TTI moved last year to Wesley Chapel and has three full-time and three part-time employees. The company's last financial filing with the SEC paints a grim picture. For the nine months ending Sept. 30, TTI had a net loss of nearly $1 million and accumulated deficit of nearly $50 million, raising "substantial doubt about the company's ability to continue as a going concern," the filing said.
Meanwhile, investors are getting restless. The filing said 10 investors, including at least three of Smalbach's customers, are demanding return of more than $1 million.
One of them is Margaret Wisniewski, an 80-year-old widow from Summerfield in Central Florida who put about $100,000 into TTI through Smalbach.
In a lawsuit against Smalbach, Trina and TTI, Wisniewski's lawyer, Richard Mockler, says his client was an unsophisticated investor who had net worth of less than $1 million. He claims someone forged Wisniewski's accredited investor form, which is erroneously initialed "MGG." The investment, he says, constituted "exploitation of a vulnerable adult."
Trina and TTI said they didn't have money to fight the suit and Mockler has moved for a default judgment, which is pending. Smalbach, meanwhile, has denied any wrongdoing, including a denial that he signed Wisniewski's "accredited investor" form. He said in court filings that TTI was "appropriate for her investment objectives."
"I expressed my optimism of the potential performance of the corporation," Smalbach said.
Federal regulatory records show GunnAllen Financial fired Smalbach in June 2008 for phoning the investment company Charles Schwab and impersonating a Schwab customer on three occasions in order to liquidate and transfer an account. Schwab also alleged Smalbach signed a customer's name to a document. Smalbach denied signing the customer's name and said he was acting on the customer's instructions during the calls to Schwab.
After leaving GunnAllen, Smalbach worked briefly for Summit Brokerage Services. Summit fired him in July 2008 for soliciting $1.2 million in business before he was properly registered and submitting the transaction through an associate. Federal regulators fined Smalbach $10,000 and suspended his license for six months.
Smalbach consented to the sanctions, "without admitting or denying the findings," according to public records. "When I joined Summit Brokerage, their management suggested this action," Smalbach said. "I did and agreed to (the fine and suspension) as a quick and speedy chance to go back to work."
Smalbach has not yet been hired by another brokerage firm, a requirement for being licensed as a securities broker.

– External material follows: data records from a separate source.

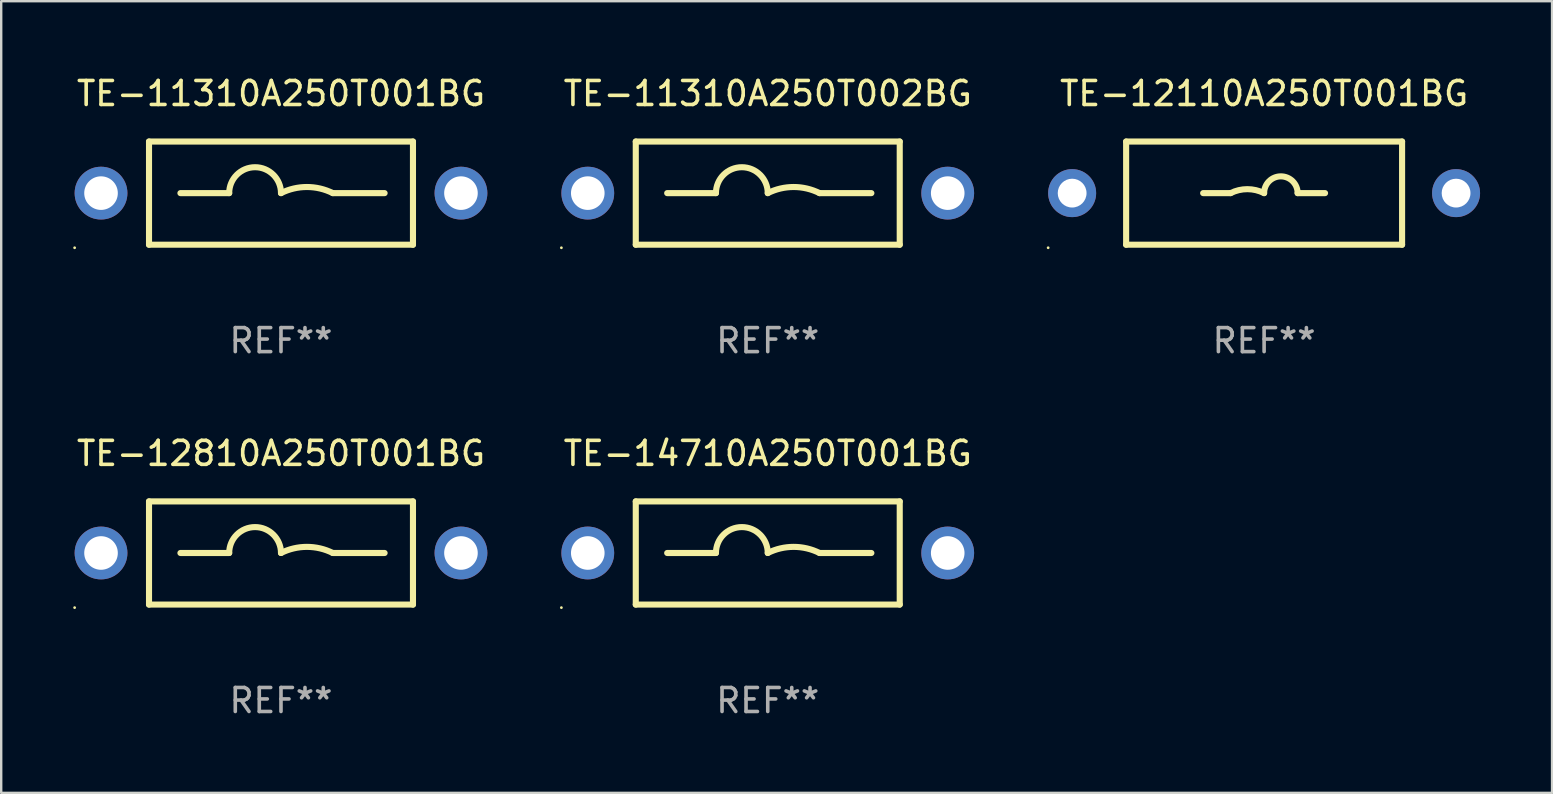
<source format=kicad_pcb>
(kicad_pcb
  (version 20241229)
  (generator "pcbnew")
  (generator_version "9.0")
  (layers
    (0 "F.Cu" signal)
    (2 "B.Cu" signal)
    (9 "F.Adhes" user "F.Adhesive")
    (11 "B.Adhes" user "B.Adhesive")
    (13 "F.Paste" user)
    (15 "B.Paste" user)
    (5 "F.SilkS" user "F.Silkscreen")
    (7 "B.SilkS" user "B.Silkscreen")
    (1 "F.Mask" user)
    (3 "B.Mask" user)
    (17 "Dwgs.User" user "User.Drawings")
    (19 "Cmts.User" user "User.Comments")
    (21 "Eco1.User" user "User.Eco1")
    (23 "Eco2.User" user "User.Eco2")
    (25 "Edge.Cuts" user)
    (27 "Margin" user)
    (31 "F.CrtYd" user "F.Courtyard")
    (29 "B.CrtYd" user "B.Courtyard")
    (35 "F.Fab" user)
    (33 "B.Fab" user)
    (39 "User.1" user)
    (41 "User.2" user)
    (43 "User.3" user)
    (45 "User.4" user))
  (footprint "TE-12810A250T001BG"
    (layer "F.Cu")
    (at 8.66 19.995)
    (property "Reference" "TE-12810A250T001BG" (at 0 -4.15 0) (layer "F.SilkS") (effects (font (size 1 1) (thickness 0.15))))
    (attr through_hole)
    (fp_line (start -5.5 -2.15) (end -5.5 2.15) (stroke (width 0.254) (type solid)) (layer "F.SilkS"))
    (fp_line (start -5.5 -2.15) (end 5.5 -2.15) (stroke (width 0.254) (type solid)) (layer "F.SilkS"))
    (fp_line (start -5.5 2.15) (end 5.5 2.15) (stroke (width 0.254) (type solid)) (layer "F.SilkS"))
    (fp_line (start -2.159 0) (end -4.191 0) (stroke (width 0.254) (type solid)) (layer "F.SilkS"))
    (fp_line (start 2.159 0) (end 4.318 0) (stroke (width 0.254) (type solid)) (layer "F.SilkS"))
    (fp_line (start 5.5 -2.15) (end 5.5 2.15) (stroke (width 0.254) (type solid)) (layer "F.SilkS"))
    (fp_arc (start -2.159004 0) (mid -1.079502 -1.079502) (end 0 0) (stroke (width 0.254001) (type solid)) (layer "F.SilkS"))
    (fp_arc (start 0 0) (mid 1.079502 -0.254836) (end 2.159004 0) (stroke (width 0.254001) (type solid)) (layer "F.SilkS"))
    (fp_circle (center -8.6 2.277) (end -8.57 2.277) (stroke (width 0.06) (type solid)) (fill no) (layer "F.SilkS"))
    (fp_text user "REF**" (at 0 6.15 0) (layer "F.Fab") (effects (font (size 1 1) (thickness 0.15))))
    (pad "1" thru_hole circle (at -7.5 0) (size 2.2 2.2) (drill 1.4) (layers "*.Cu" "*.Mask"))
    (pad "2" thru_hole circle (at 7.5 0) (size 2.2 2.2) (drill 1.4) (layers "*.Cu" "*.Mask")))
  (footprint "TE-11310A250T001BG"
    (layer "F.Cu")
    (at 8.66 4.998)
    (property "Reference" "TE-11310A250T001BG" (at 0 -4.15 0) (layer "F.SilkS") (effects (font (size 1 1) (thickness 0.15))))
    (attr through_hole)
    (fp_line (start -5.5 -2.15) (end -5.5 2.15) (stroke (width 0.254) (type solid)) (layer "F.SilkS"))
    (fp_line (start -5.5 -2.15) (end 5.5 -2.15) (stroke (width 0.254) (type solid)) (layer "F.SilkS"))
    (fp_line (start -5.5 2.15) (end 5.5 2.15) (stroke (width 0.254) (type solid)) (layer "F.SilkS"))
    (fp_line (start -2.159 0) (end -4.191 0) (stroke (width 0.254) (type solid)) (layer "F.SilkS"))
    (fp_line (start 2.159 0) (end 4.318 0) (stroke (width 0.254) (type solid)) (layer "F.SilkS"))
    (fp_line (start 5.5 -2.15) (end 5.5 2.15) (stroke (width 0.254) (type solid)) (layer "F.SilkS"))
    (fp_arc (start -2.159004 0) (mid -1.079502 -1.079502) (end 0 0) (stroke (width 0.254001) (type solid)) (layer "F.SilkS"))
    (fp_arc (start 0 0) (mid 1.079502 -0.254836) (end 2.159004 0) (stroke (width 0.254001) (type solid)) (layer "F.SilkS"))
    (fp_circle (center -8.6 2.277) (end -8.57 2.277) (stroke (width 0.06) (type solid)) (fill no) (layer "F.SilkS"))
    (fp_text user "REF**" (at 0 6.15 0) (layer "F.Fab") (effects (font (size 1 1) (thickness 0.15))))
    (pad "1" thru_hole circle (at -7.5 0) (size 2.2 2.2) (drill 1.4) (layers "*.Cu" "*.Mask"))
    (pad "2" thru_hole circle (at 7.5 0) (size 2.2 2.2) (drill 1.4) (layers "*.Cu" "*.Mask")))
  (footprint "TE-12110A250T001BG"
    (layer "F.Cu")
    (at 49.63 4.998)
    (property "Reference" "TE-12110A250T001BG" (at 0 -4.15 0) (layer "F.SilkS") (effects (font (size 1 1) (thickness 0.15))))
    (attr through_hole)
    (fp_line (start -5.75 2.15) (end 5.75 2.15) (stroke (width 0.254) (type solid)) (layer "F.SilkS"))
    (fp_line (start -5.75 -2.15) (end -5.75 2.15) (stroke (width 0.254) (type solid)) (layer "F.SilkS"))
    (fp_line (start -5.75 -2.15) (end 5.75 -2.15) (stroke (width 0.254) (type solid)) (layer "F.SilkS"))
    (fp_line (start -2.54 0) (end -1.397 0) (stroke (width 0.254) (type solid)) (layer "F.SilkS"))
    (fp_line (start 2.54 0) (end 1.397 0) (stroke (width 0.254) (type solid)) (layer "F.SilkS"))
    (fp_line (start 5.75 -2.15) (end 5.75 2.15) (stroke (width 0.254) (type solid)) (layer "F.SilkS"))
    (fp_arc (start -1.397003 0) (mid -0.698501 -0.164894) (end 0 0) (stroke (width 0.254001) (type solid)) (layer "F.SilkS"))
    (fp_arc (start -0.000001 0) (mid 0.698501 -0.698502) (end 1.397003 0) (stroke (width 0.254001) (type solid)) (layer "F.SilkS"))
    (fp_circle (center -9 2.277) (end -8.97 2.277) (stroke (width 0.06) (type solid)) (fill no) (layer "F.SilkS"))
    (fp_text user "REF**" (at 0 6.15 0) (layer "F.Fab") (effects (font (size 1 1) (thickness 0.15))))
    (pad "1" thru_hole circle (at -8 0) (size 2 2) (drill 1.2) (layers "*.Cu" "*.Mask"))
    (pad "2" thru_hole circle (at 8 0) (size 2 2) (drill 1.2) (layers "*.Cu" "*.Mask")))
  (footprint "TE-14710A250T001BG"
    (layer "F.Cu")
    (at 28.945 19.995)
    (property "Reference" "TE-14710A250T001BG" (at 0 -4.15 0) (layer "F.SilkS") (effects (font (size 1 1) (thickness 0.15))))
    (attr through_hole)
    (fp_line (start -5.5 -2.15) (end -5.5 2.15) (stroke (width 0.254) (type solid)) (layer "F.SilkS"))
    (fp_line (start -5.5 -2.15) (end 5.5 -2.15) (stroke (width 0.254) (type solid)) (layer "F.SilkS"))
    (fp_line (start -5.5 2.15) (end 5.5 2.15) (stroke (width 0.254) (type solid)) (layer "F.SilkS"))
    (fp_line (start -2.159 0) (end -4.191 0) (stroke (width 0.254) (type solid)) (layer "F.SilkS"))
    (fp_line (start 2.159 0) (end 4.318 0) (stroke (width 0.254) (type solid)) (layer "F.SilkS"))
    (fp_line (start 5.5 -2.15) (end 5.5 2.15) (stroke (width 0.254) (type solid)) (layer "F.SilkS"))
    (fp_arc (start -2.159004 0) (mid -1.079502 -1.079502) (end 0 0) (stroke (width 0.254001) (type solid)) (layer "F.SilkS"))
    (fp_arc (start 0 0) (mid 1.079502 -0.254836) (end 2.159004 0) (stroke (width 0.254001) (type solid)) (layer "F.SilkS"))
    (fp_circle (center -8.6 2.277) (end -8.57 2.277) (stroke (width 0.06) (type solid)) (fill no) (layer "F.SilkS"))
    (fp_text user "REF**" (at 0 6.15 0) (layer "F.Fab") (effects (font (size 1 1) (thickness 0.15))))
    (pad "1" thru_hole circle (at -7.5 0) (size 2.2 2.2) (drill 1.4) (layers "*.Cu" "*.Mask"))
    (pad "2" thru_hole circle (at 7.5 0) (size 2.2 2.2) (drill 1.4) (layers "*.Cu" "*.Mask")))
  (footprint "TE-11310A250T002BG"
    (layer "F.Cu")
    (at 28.945 4.998)
    (property "Reference" "TE-11310A250T002BG" (at 0 -4.15 0) (layer "F.SilkS") (effects (font (size 1 1) (thickness 0.15))))
    (attr through_hole)
    (fp_line (start -5.5 -2.15) (end -5.5 2.15) (stroke (width 0.254) (type solid)) (layer "F.SilkS"))
    (fp_line (start -5.5 -2.15) (end 5.5 -2.15) (stroke (width 0.254) (type solid)) (layer "F.SilkS"))
    (fp_line (start -5.5 2.15) (end 5.5 2.15) (stroke (width 0.254) (type solid)) (layer "F.SilkS"))
    (fp_line (start -2.159 0) (end -4.191 0) (stroke (width 0.254) (type solid)) (layer "F.SilkS"))
    (fp_line (start 2.159 0) (end 4.318 0) (stroke (width 0.254) (type solid)) (layer "F.SilkS"))
    (fp_line (start 5.5 -2.15) (end 5.5 2.15) (stroke (width 0.254) (type solid)) (layer "F.SilkS"))
    (fp_arc (start -2.159004 0) (mid -1.079502 -1.079502) (end 0 0) (stroke (width 0.254001) (type solid)) (layer "F.SilkS"))
    (fp_arc (start 0 0) (mid 1.079502 -0.254836) (end 2.159004 0) (stroke (width 0.254001) (type solid)) (layer "F.SilkS"))
    (fp_circle (center -8.6 2.277) (end -8.57 2.277) (stroke (width 0.06) (type solid)) (fill no) (layer "F.SilkS"))
    (fp_text user "REF**" (at 0 6.15 0) (layer "F.Fab") (effects (font (size 1 1) (thickness 0.15))))
    (pad "1" thru_hole circle (at -7.5 0) (size 2.2 2.2) (drill 1.4) (layers "*.Cu" "*.Mask"))
    (pad "2" thru_hole circle (at 7.5 0) (size 2.2 2.2) (drill 1.4) (layers "*.Cu" "*.Mask")))
  (gr_rect
    (start -3 -3)
    (end 61.63 29.993)
    (stroke (width 0.1) (type default))
    (fill no)
    (layer "Edge.Cuts")))
</source>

Ferreira, a certified tax preparer, met Smalbach and began keeping the broker's personal and business books a few years ago. But Ferreira said he ended that relationship at the end of 2008.

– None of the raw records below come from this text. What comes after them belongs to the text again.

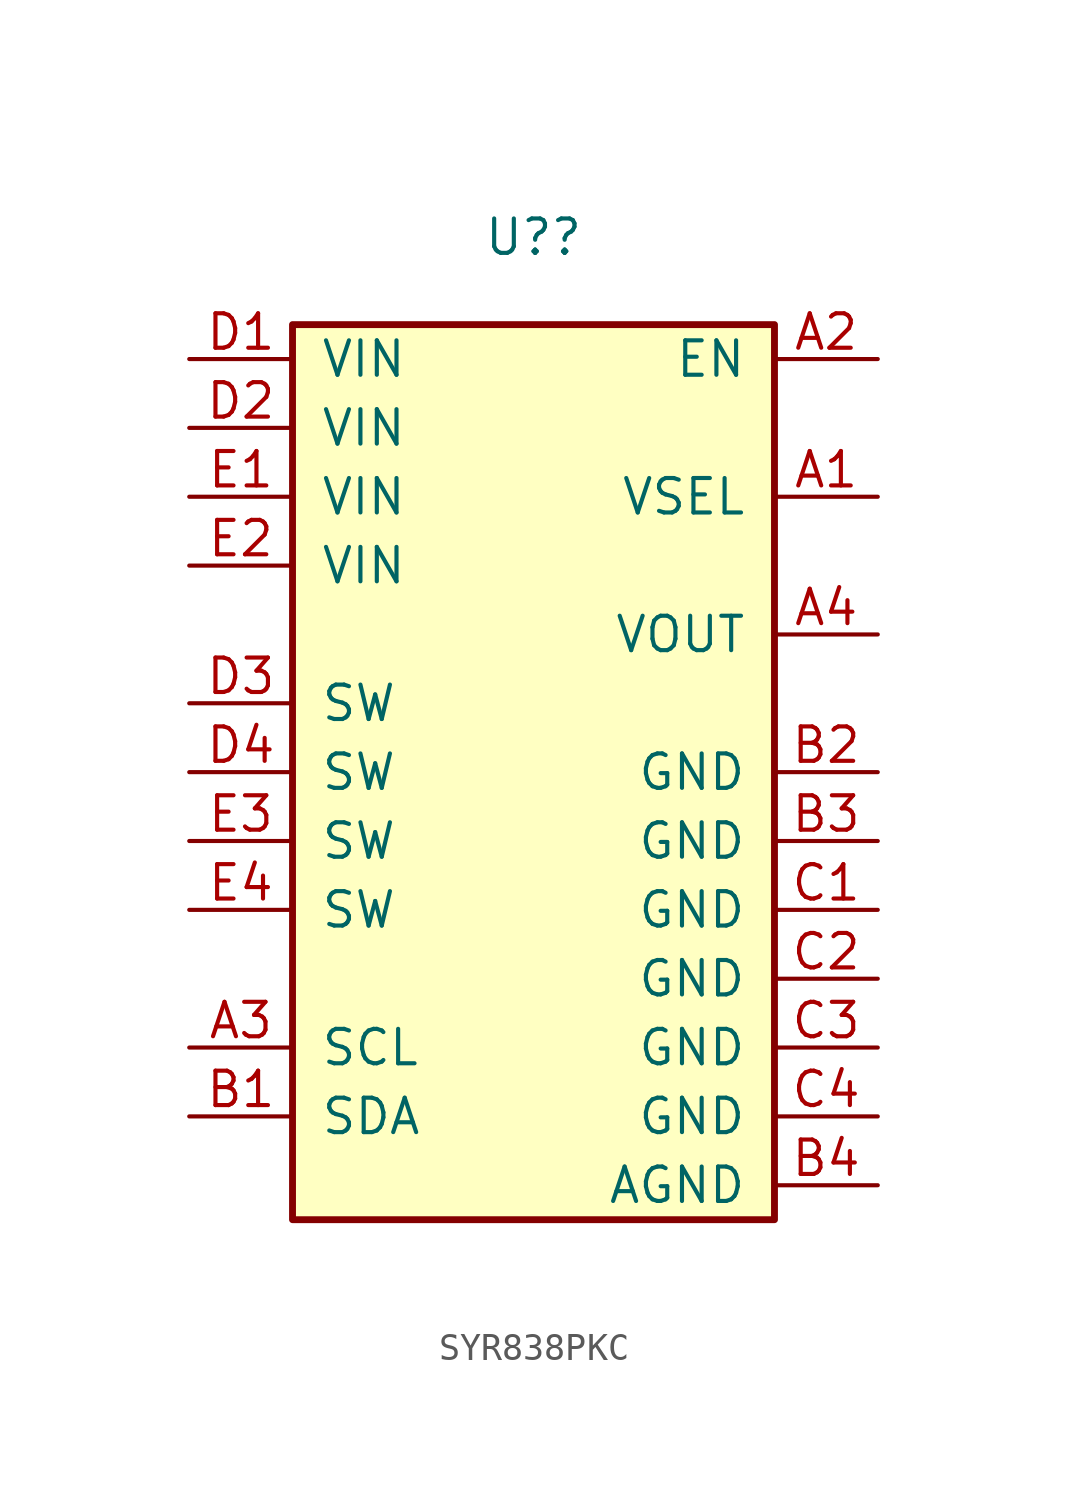
<source format=kicad_sym>
(kicad_symbol_lib
  (version 20241209)
  (generator "kicad_symbol_editor")
  (generator_version "9.0")
  (symbol "SYR838PKC"
    (pin_names
      (offset 1.014))
    (property "Reference" "U?"
      (at 0 19.736 0)
      (effects (font (size 1.27 1.27))))
    (symbol "SYR838PKC_1_1"
      (rectangle (start -8.89 -16.51) (end 8.89 16.51) (stroke (width 0.254) (type default)) (fill (type background)))
      (pin passive line (at -12.7 15.24 0) (length 3.81) (name "VIN" (effects (font (size 1.27 1.27)))) (number "D1" (effects (font (size 1.27 1.27)))))
      (pin passive line (at -12.7 12.7 0) (length 3.81) (name "VIN" (effects (font (size 1.27 1.27)))) (number "D2" (effects (font (size 1.27 1.27)))))
      (pin passive line (at -12.7 10.16 0) (length 3.81) (name "VIN" (effects (font (size 1.27 1.27)))) (number "E1" (effects (font (size 1.27 1.27)))))
      (pin passive line (at -12.7 7.62 0) (length 3.81) (name "VIN" (effects (font (size 1.27 1.27)))) (number "E2" (effects (font (size 1.27 1.27)))))
      (pin passive line (at -12.7 2.54 0) (length 3.81) (name "SW" (effects (font (size 1.27 1.27)))) (number "D3" (effects (font (size 1.27 1.27)))))
      (pin passive line (at -12.7 0 0) (length 3.81) (name "SW" (effects (font (size 1.27 1.27)))) (number "D4" (effects (font (size 1.27 1.27)))))
      (pin passive line (at -12.7 -2.54 0) (length 3.81) (name "SW" (effects (font (size 1.27 1.27)))) (number "E3" (effects (font (size 1.27 1.27)))))
      (pin passive line (at -12.7 -5.08 0) (length 3.81) (name "SW" (effects (font (size 1.27 1.27)))) (number "E4" (effects (font (size 1.27 1.27)))))
      (pin passive line (at -12.7 -10.16 0) (length 3.81) (name "SCL" (effects (font (size 1.27 1.27)))) (number "A3" (effects (font (size 1.27 1.27)))))
      (pin passive line (at -12.7 -12.7 0) (length 3.81) (name "SDA" (effects (font (size 1.27 1.27)))) (number "B1" (effects (font (size 1.27 1.27)))))
      (pin passive line (at 12.7 15.24 180) (length 3.81) (name "EN" (effects (font (size 1.27 1.27)))) (number "A2" (effects (font (size 1.27 1.27)))))
      (pin passive line (at 12.7 10.16 180) (length 3.81) (name "VSEL" (effects (font (size 1.27 1.27)))) (number "A1" (effects (font (size 1.27 1.27)))))
      (pin passive line (at 12.7 5.08 180) (length 3.81) (name "VOUT" (effects (font (size 1.27 1.27)))) (number "A4" (effects (font (size 1.27 1.27)))))
      (pin passive line (at 12.7 0 180) (length 3.81) (name "GND" (effects (font (size 1.27 1.27)))) (number "B2" (effects (font (size 1.27 1.27)))))
      (pin passive line (at 12.7 -2.54 180) (length 3.81) (name "GND" (effects (font (size 1.27 1.27)))) (number "B3" (effects (font (size 1.27 1.27)))))
      (pin passive line (at 12.7 -5.08 180) (length 3.81) (name "GND" (effects (font (size 1.27 1.27)))) (number "C1" (effects (font (size 1.27 1.27)))))
      (pin passive line (at 12.7 -7.62 180) (length 3.81) (name "GND" (effects (font (size 1.27 1.27)))) (number "C2" (effects (font (size 1.27 1.27)))))
      (pin passive line (at 12.7 -10.16 180) (length 3.81) (name "GND" (effects (font (size 1.27 1.27)))) (number "C3" (effects (font (size 1.27 1.27)))))
      (pin passive line (at 12.7 -12.7 180) (length 3.81) (name "GND" (effects (font (size 1.27 1.27)))) (number "C4" (effects (font (size 1.27 1.27)))))
      (pin passive line (at 12.7 -15.24 180) (length 3.81) (name "AGND" (effects (font (size 1.27 1.27)))) (number "B4" (effects (font (size 1.27 1.27))))))))
</source>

"I felt he was churning customers, and when I approached him about it, he got angry," Ferreira said.
Ferreira was also upset that his wife lost $50,000 in an oil and gas investment recommended by Smalbach.
Meanwhile, Ferreira continued doing taxes for many of Smalbach's clients and in spring 2009, he began to see money-losing TTI investments in their portfolios. Several of Smalbach's clients also incurred thousands of dollars in taxes when they sold annuities to buy TTI, the bookkeeper said and customers confirmed.
"I kept seeing this TTI crap over and over again and I thought, 'This is not good,' " said Ferreira, who contacted the state with his concerns two years ago. Investigators interviewed several of Smalbach's former clients soon after. A spokeswoman for Florida's Office of Financial Regulation said it has an open enforcement case on Smalbach but declined further comment.
Ferreira is frustrated that the state hasn't taken some action against the former broker. "Do regulators want the witnesses to die?" he asked. "Because that's what's happening."
Meanwhile, Smalbach has maintained a Florida license to sell health and life insurance, including some types of annuities. The agency that regulates insurance agents would not comment on whether it is investigating any complaints against him.